▶ _Task item_: Output the rows verbatim, starting at the first line and continuing through the line containing "Where does the Y series first go above 2098?", inclusive.

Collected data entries
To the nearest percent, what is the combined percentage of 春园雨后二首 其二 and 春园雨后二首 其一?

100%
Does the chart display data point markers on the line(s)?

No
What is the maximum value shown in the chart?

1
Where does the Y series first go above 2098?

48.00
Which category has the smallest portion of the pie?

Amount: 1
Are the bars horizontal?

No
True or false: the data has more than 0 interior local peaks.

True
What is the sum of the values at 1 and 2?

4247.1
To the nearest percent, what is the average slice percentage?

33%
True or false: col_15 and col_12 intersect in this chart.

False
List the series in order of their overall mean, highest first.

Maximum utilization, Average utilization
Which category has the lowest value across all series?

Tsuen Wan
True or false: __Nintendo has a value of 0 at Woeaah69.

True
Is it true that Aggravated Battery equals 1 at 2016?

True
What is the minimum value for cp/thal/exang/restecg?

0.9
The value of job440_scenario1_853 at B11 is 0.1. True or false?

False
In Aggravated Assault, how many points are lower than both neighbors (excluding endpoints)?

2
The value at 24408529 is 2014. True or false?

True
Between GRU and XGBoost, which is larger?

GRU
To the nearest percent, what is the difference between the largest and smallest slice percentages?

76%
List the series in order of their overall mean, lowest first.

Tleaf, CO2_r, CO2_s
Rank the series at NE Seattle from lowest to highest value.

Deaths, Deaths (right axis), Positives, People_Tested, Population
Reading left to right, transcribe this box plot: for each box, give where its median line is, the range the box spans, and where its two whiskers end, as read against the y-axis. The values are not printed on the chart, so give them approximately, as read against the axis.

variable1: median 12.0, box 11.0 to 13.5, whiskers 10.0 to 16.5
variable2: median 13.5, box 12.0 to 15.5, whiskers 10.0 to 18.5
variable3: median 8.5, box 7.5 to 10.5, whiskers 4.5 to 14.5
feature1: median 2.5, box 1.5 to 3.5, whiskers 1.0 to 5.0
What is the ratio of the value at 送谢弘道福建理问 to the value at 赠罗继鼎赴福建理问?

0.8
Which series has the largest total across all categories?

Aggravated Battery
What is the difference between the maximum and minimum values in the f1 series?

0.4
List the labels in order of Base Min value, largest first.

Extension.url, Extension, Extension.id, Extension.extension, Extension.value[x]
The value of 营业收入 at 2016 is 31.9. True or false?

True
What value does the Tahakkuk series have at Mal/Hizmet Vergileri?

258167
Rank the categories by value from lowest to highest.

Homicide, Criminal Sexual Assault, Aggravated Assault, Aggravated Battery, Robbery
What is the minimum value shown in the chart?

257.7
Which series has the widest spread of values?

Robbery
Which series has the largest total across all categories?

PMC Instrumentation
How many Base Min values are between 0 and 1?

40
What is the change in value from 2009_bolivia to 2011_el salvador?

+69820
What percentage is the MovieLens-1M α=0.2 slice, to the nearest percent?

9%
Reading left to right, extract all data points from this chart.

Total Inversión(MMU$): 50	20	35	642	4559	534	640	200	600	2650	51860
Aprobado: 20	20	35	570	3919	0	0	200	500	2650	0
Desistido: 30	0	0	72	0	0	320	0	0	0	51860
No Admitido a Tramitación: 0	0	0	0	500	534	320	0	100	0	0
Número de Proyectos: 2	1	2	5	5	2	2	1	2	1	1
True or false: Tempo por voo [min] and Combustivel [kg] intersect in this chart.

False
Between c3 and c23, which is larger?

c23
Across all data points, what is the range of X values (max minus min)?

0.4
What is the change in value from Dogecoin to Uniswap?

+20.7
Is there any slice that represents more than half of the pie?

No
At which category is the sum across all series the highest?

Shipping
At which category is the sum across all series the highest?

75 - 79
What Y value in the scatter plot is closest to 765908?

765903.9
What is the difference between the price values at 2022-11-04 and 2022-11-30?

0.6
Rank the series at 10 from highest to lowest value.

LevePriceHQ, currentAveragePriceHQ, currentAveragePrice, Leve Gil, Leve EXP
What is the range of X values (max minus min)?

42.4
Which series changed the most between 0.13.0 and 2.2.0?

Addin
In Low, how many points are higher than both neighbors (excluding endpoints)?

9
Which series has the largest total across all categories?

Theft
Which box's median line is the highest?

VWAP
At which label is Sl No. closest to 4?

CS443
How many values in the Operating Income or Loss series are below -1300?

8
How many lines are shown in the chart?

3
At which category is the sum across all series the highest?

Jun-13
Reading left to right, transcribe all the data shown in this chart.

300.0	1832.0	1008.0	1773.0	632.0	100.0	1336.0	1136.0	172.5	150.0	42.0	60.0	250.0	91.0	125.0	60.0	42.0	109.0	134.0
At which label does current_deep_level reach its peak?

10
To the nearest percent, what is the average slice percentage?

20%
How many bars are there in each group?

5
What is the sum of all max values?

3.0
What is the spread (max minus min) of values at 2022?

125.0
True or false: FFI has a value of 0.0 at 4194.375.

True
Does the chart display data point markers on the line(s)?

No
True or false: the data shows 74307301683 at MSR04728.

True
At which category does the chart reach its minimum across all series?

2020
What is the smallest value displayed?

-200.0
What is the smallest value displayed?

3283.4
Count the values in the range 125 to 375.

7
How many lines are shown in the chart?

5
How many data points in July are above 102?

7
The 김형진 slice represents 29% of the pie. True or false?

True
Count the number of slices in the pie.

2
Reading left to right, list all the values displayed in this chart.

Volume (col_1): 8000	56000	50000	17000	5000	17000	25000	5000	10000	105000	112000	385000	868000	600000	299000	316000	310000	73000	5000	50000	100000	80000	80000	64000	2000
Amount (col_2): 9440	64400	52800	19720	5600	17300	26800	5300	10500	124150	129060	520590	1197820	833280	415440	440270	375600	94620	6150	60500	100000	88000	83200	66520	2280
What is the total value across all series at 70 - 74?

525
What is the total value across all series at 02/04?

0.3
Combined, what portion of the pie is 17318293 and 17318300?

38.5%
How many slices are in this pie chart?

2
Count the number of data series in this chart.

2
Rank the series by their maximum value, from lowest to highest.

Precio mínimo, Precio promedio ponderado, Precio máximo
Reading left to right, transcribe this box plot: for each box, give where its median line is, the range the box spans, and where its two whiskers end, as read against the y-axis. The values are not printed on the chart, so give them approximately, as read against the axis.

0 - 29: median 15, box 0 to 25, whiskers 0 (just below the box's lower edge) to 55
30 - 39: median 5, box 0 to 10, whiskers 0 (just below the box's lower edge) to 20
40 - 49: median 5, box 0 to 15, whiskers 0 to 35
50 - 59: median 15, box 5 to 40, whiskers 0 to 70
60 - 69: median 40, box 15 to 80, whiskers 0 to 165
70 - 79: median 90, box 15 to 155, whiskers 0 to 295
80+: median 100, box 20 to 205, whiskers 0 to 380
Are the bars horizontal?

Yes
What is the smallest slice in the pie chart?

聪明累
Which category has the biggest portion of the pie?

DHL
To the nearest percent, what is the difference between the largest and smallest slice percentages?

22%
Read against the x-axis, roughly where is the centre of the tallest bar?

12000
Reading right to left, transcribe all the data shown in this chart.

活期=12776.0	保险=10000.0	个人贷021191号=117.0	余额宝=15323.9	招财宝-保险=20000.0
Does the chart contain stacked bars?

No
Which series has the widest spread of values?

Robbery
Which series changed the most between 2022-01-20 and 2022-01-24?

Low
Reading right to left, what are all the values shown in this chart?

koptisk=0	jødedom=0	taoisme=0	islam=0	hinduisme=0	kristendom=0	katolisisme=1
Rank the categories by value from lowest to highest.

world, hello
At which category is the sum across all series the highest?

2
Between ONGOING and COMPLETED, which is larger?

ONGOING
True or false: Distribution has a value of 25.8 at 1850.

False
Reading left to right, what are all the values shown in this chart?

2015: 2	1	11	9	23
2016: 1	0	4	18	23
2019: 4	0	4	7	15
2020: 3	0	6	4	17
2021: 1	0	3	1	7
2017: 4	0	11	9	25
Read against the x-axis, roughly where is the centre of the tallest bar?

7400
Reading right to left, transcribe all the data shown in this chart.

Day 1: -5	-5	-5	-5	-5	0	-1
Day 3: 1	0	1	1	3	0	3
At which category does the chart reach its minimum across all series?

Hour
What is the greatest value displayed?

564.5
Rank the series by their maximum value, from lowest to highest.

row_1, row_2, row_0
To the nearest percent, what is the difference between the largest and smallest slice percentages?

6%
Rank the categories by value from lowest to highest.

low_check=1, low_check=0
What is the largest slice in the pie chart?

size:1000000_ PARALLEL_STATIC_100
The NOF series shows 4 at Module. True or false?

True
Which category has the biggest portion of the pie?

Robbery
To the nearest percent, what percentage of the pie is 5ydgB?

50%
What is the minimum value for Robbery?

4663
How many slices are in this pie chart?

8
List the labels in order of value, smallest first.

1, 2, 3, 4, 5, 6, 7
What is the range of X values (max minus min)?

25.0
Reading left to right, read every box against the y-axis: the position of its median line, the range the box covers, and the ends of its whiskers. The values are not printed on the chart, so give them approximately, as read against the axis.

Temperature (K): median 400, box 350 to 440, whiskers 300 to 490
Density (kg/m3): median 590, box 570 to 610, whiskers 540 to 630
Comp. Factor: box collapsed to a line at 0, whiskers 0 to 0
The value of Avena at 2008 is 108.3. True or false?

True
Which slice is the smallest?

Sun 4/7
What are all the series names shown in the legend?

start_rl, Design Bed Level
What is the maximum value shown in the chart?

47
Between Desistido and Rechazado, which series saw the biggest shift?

▶ _Answer area_:
To the nearest percent, what is the combined percentage of 春园雨后二首 其二 and 春园雨后二首 其一?

100%
Does the chart display data point markers on the line(s)?

No
What is the maximum value shown in the chart?

1
Where does the Y series first go above 2098?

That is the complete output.